At the simplest level, a randomizer replaces each encounter table with a pool of candidate species. Many tools let you decide whether that pool pulls from a single region, multiple generations, or the entire National Pokédex. Some also offer balance options—only swapping early routes with basic-stage Pokémon, for example—so you do not run into a level 3 legendary every time you step into the grass.

Things get more interesting when the randomizer respects evolution lines and types. For instance, it might guarantee that if you find a random Ralts, you can still obtain a Gardevoir or Gallade later, or that trainers using mono-type teams stay roughly on-theme. This is where multi-generation support shines: mixing regional variants and cross-gen evolutions makes the world feel fresh without completely abandoning structure.

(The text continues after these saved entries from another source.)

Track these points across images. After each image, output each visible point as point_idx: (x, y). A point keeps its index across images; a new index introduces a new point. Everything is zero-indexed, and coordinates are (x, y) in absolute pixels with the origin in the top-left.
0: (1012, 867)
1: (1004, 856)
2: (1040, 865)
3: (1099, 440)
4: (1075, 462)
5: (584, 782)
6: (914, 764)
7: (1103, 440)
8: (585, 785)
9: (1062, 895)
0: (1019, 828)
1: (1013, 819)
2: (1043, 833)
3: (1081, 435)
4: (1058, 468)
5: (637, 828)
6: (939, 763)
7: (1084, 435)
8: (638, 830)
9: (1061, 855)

PokeSuite leans into this philosophy by giving you fine-grained control over which Pokémon can appear in your own generators. On the home page and in tools like the wheel, you can filter by generation, region, or type before rolling. Instead of a single chaotic “all gens” mode, you can create curated pools—only Hisuian forms, only Pokémon from your childhood generation, or only fully evolved threats for late game challenges.

The bottom line is that good randomizers absolutely use different generations, but they do so with guardrails. By controlling which species are allowed and how they scale, they keep playthroughs surprising without turning every route into pure nonsense. The more knobs a tool gives you to tune that experience, the easier it is to design runs that feel like your own personal remix of the series.